The Lebesgue Integral of Bounded Riemann Integrable Functions

# The Lebesgue Integral of Bounded Riemann Integrable Functions

Recall from The Lebesgue Integral of Bounded Functions page that if $f$ is a bounded function defined on a Lebesgue measurable set $E$ with $m(E)$ then $f$ is said to be Lebesgue measurable if its upper and lower Lebesgue integrals are equal, that is:

(1)
\begin{align} \quad (L) \overline{\int_E} f = \inf \left \{ \int_E \psi : \psi \: \mathrm{is \: a \: simple \: function}, \: \psi(x) \geq f(x) \: \mathrm{on \:} E \right \} = \sup \left \{ \int_E \varphi : \varphi \: \mathrm{is \: a \: simple \: function}, \varphi(x) \leq f(x) \: \mathrm{on \:} E \right \} = (L) \underline{\int_E} f \end{align}

We now show that if $f$ is a bounded, Riemann integrable function on the closed and bounded interval $[a, b]$ then $f$ is also Lebesgue integrable on $[a, b]$ and the Lebesgue integral of $f$ on $[a, b]$ equals the Riemann integral of $f$ on $[a, b]$.

 Theorem 1: Let $f$ be a bounded, Riemann integrable function on $[a, b]$. Then $f$ is Lebesgue integrable on $[a, b]$ and $\displaystyle{(L) \int_{[a, b]} f = (R) \int_a^b f}$.
• Proof: We use the fact that every step function is a simple function.

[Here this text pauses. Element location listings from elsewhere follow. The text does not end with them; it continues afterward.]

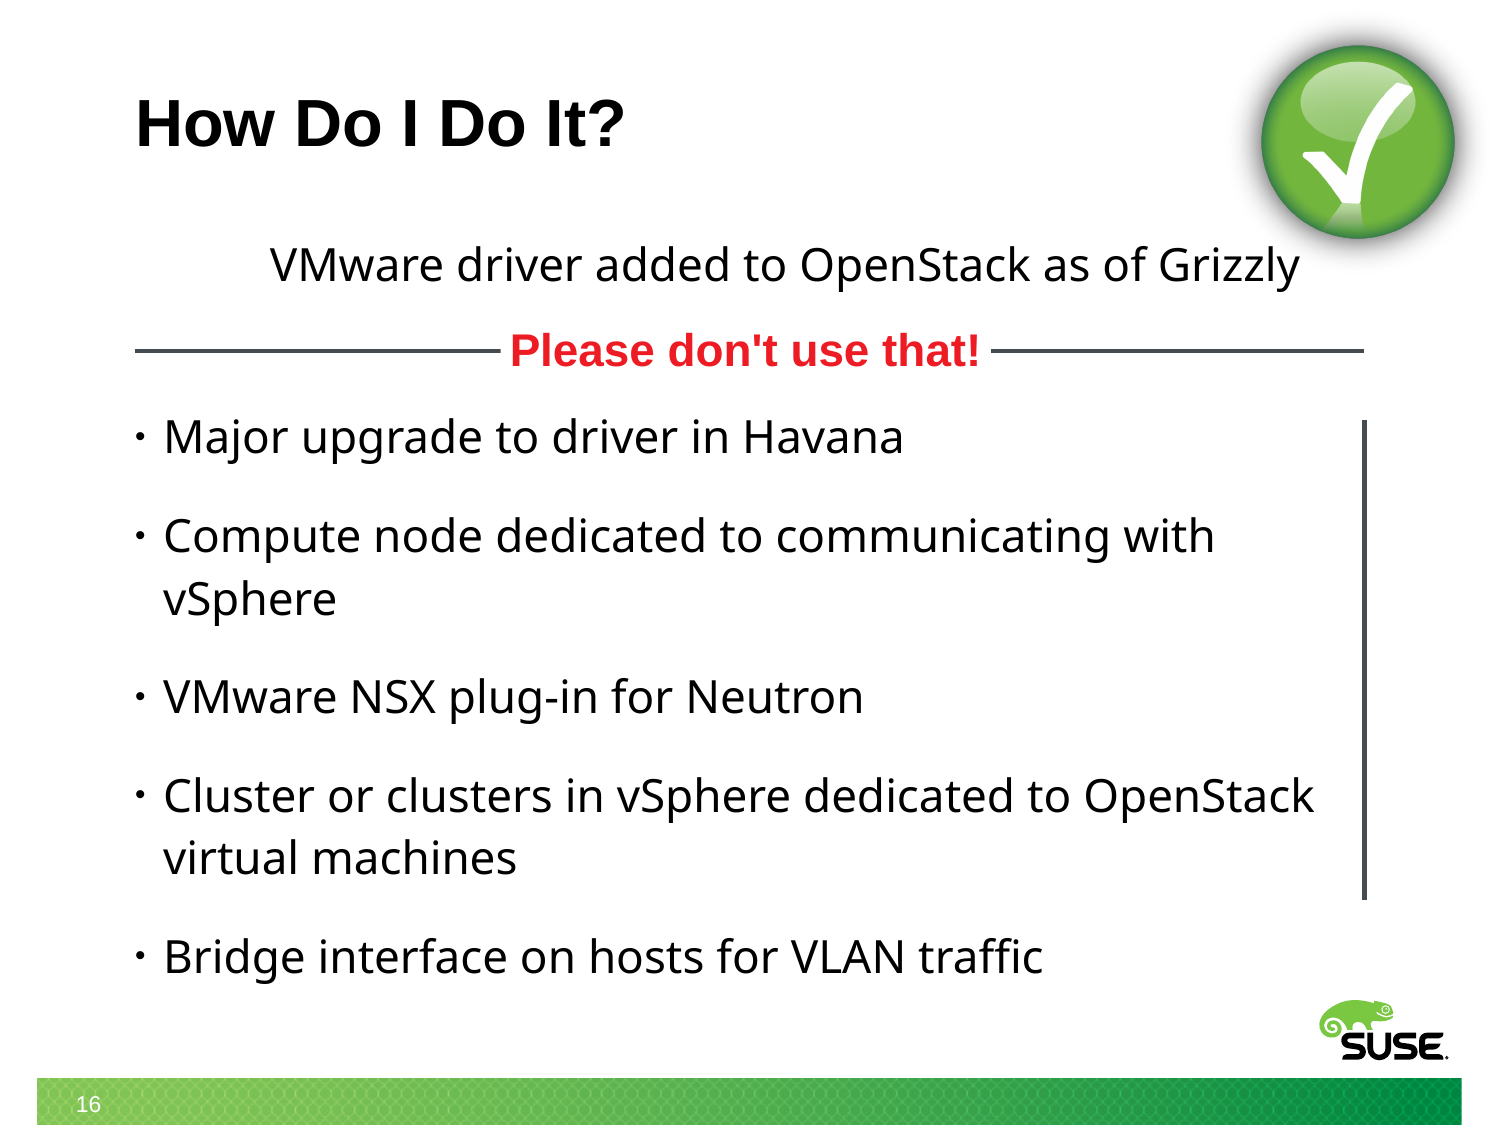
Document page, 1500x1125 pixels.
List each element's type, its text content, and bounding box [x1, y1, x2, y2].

text_box Please don't use that! [500, 320, 991, 380]
picture [1215, 0, 1500, 286]
list Major upgrade to driver in Havana Compute node dedicated to communicating with vSphere VMware NSX plug-in for Neutron Cluster or clusters in vSphere dedicated to OpenStack virtual machines Bridge interface on hosts for VLAN traffic [135, 404, 1372, 1066]
picture [37, 1078, 1462, 1125]
title How Do I Do It? [135, 41, 1215, 204]
text_box VMware driver added to OpenStack as of Grizzly [255, 224, 1276, 302]
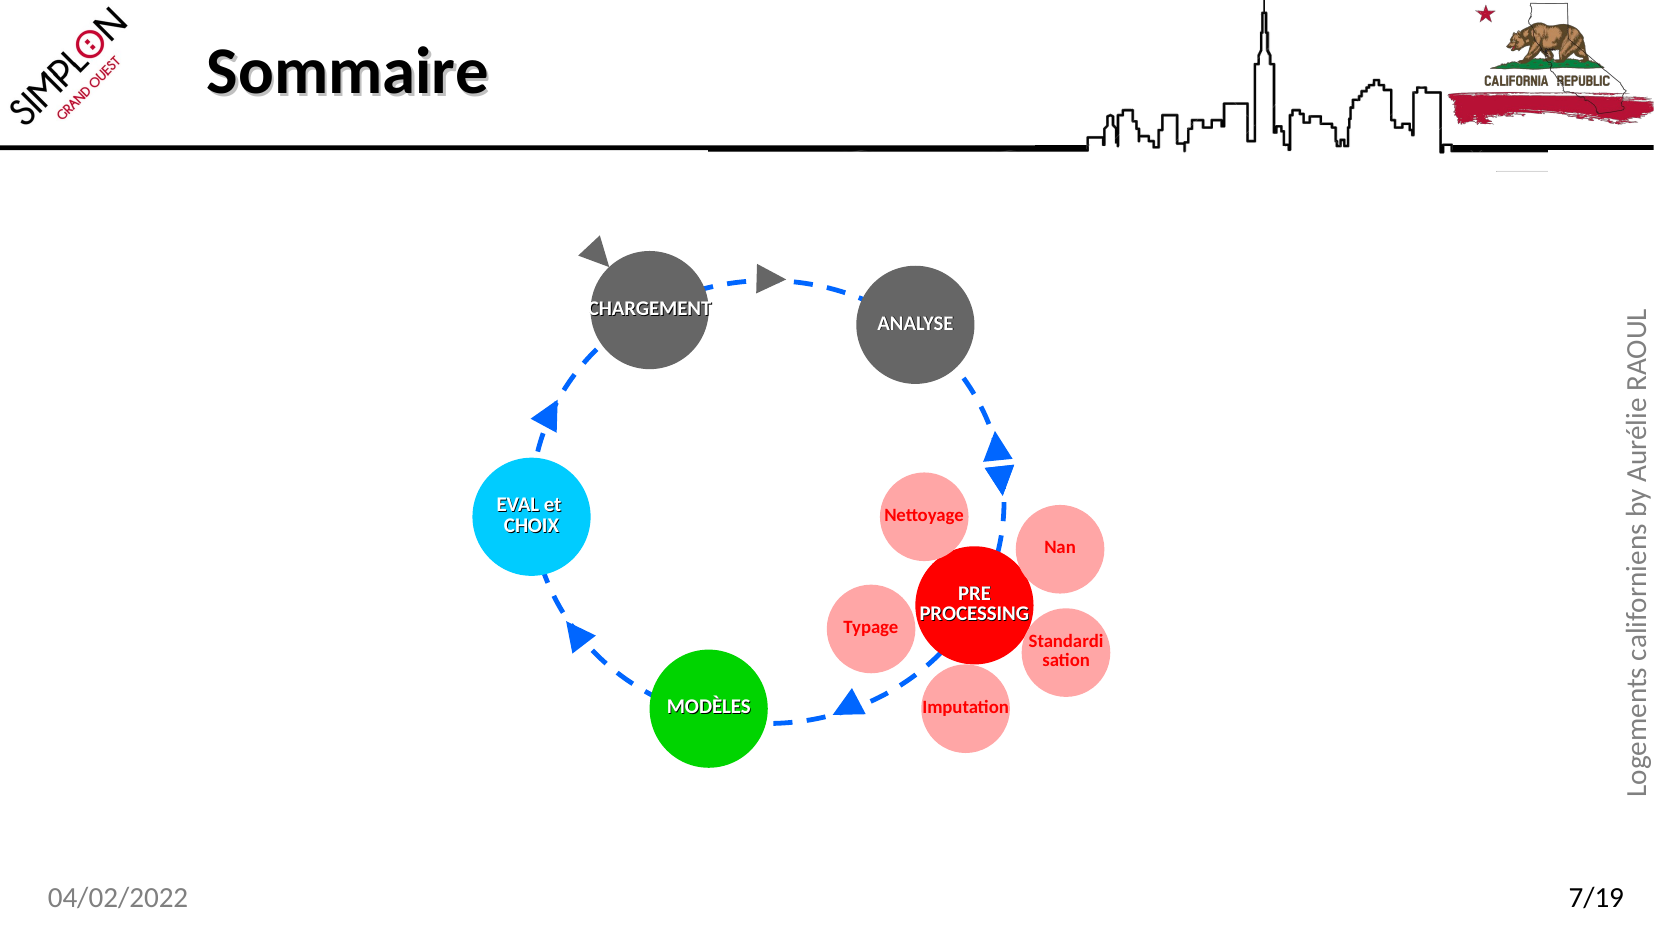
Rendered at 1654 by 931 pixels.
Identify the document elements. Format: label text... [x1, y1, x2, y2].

picture [2, 2, 147, 145]
text_box Typage [826, 584, 916, 674]
text_box CHARGEMENT [590, 250, 709, 370]
text_box Nettoyage [879, 472, 969, 562]
title Sommaire [206, 24, 1447, 129]
text_box EVAL et CHOIX [472, 457, 591, 576]
text_box [578, 235, 610, 268]
text_box Nan [1015, 504, 1105, 594]
text_box [530, 263, 1015, 724]
text_box ANALYSE [856, 265, 975, 384]
text_box Standardi sation [1021, 608, 1111, 697]
picture [708, 0, 1654, 172]
text_box Imputation [921, 664, 1010, 754]
text_box PRE PROCESSING [915, 546, 1034, 665]
text_box MODÈLES [649, 649, 768, 768]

So:
(2)
\begin{align} \quad (R) \overline{\int_a^b} f &= \inf \left \{ (R) \int_a^b \psi : \psi \: \mathrm{is \: a \: step \: function}, \: \psi(x) \geq f(x) \: \mathrm{on \:} [a, b] \right \} \\ & \geq \inf \left \{ (L) \int_{[a, b]} \psi : \psi \: \mathrm{is \: a \: simple \: function}, \: \psi(x) \geq f(x) \: \mathrm{on \:} [a, b] \right \} \\ & \geq (L) \overline{\int_{[a, b]}} f \\ & \geq (L) \underline{\int_{[a, b]}} f \\ & \geq \sup \left \{ (L) \int_{[a, b]} \varphi : \varphi \: \mathrm{is \: a \: simple \: function}, \: \varphi(x) \leq f(x) \: \mathrm{on \:} [a, b] \right \} \\ & \geq \sup \left \{ (R) \int_{[a, b]} \varphi : \varphi \: \mathrm{is \: a \: step \: function}, \: \varphi(x) \leq f(x) \: \mathrm{on \:} [a, b] \right \} = (R) \underline{\int_a^b} f \end{align}
• Since $f$ is Riemann integrable on $[a, b]$ we have that $\displaystyle{(R) \overline{\int_a^b} f = (R) \underline{\int_a^b} f}$. So from the inequality above we have that:
(3)
\begin{align} \quad (L) \overline{\int_{[a, b]}} f = (L) \underline{\int_{[a, b]}} f \end{align}
• So $f$ is Lebesgue integrable on $E$. $\blacksquare$